Structured pose outputs ▸
= Beginning of Section =
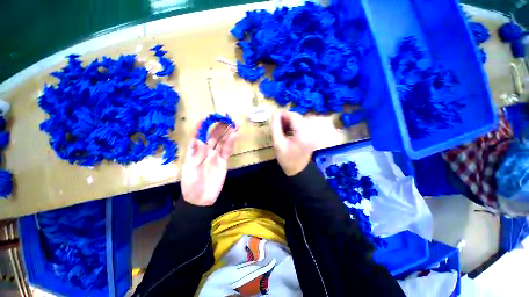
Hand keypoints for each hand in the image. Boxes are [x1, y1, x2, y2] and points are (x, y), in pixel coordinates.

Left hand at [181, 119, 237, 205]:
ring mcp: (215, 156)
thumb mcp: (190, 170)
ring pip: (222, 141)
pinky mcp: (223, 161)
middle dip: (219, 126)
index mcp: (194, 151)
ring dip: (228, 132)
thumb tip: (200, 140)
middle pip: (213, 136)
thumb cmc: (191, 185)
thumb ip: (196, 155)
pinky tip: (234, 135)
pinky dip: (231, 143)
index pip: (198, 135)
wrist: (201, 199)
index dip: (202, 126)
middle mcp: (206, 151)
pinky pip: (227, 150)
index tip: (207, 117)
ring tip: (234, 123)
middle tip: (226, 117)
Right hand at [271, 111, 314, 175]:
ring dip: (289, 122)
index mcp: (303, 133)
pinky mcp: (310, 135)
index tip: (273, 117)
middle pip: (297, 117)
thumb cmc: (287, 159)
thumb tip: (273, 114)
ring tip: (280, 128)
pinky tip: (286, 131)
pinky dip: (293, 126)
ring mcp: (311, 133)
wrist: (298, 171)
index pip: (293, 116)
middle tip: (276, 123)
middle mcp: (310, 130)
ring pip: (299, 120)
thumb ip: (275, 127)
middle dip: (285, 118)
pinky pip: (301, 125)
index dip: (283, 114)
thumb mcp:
= End of Section =
Your assignment ▸
Nothing but the records, repeated exactly and stripped of pictures, should appear in the answer.

Solution for this task ▸
Hand keypoints for each hand in the image. Boxes are [x1, y1, x2, y2] and points are (x, y), in pixel coordinates.

Left hand at [181, 119, 237, 205]:
ring mcp: (215, 156)
thumb mcp: (190, 170)
ring pip: (222, 141)
pinky mcp: (223, 161)
middle dip: (219, 126)
index mcp: (194, 151)
ring dip: (228, 132)
thumb tip: (200, 140)
middle pip: (213, 136)
thumb cmc: (191, 185)
thumb ip: (196, 155)
pinky tip: (234, 135)
pinky dip: (231, 143)
index pip: (198, 135)
wrist: (201, 199)
index dip: (202, 126)
middle mcp: (206, 151)
pinky pip: (227, 150)
index tip: (207, 117)
ring tip: (234, 123)
middle tip: (226, 117)
Right hand at [271, 111, 314, 175]:
ring dip: (289, 122)
index mcp: (303, 133)
pinky mcp: (310, 135)
index tip: (273, 117)
middle pip: (297, 117)
thumb cmc: (287, 159)
thumb tip: (273, 114)
ring tip: (280, 128)
pinky tip: (286, 131)
pinky dip: (293, 126)
ring mcp: (311, 133)
wrist: (298, 171)
index pip: (293, 116)
middle tip: (276, 123)
middle mcp: (310, 130)
ring pip: (299, 120)
thumb ip: (275, 127)
middle dip: (285, 118)
pinky pip: (301, 125)
index dip: (283, 114)
thumb mcp:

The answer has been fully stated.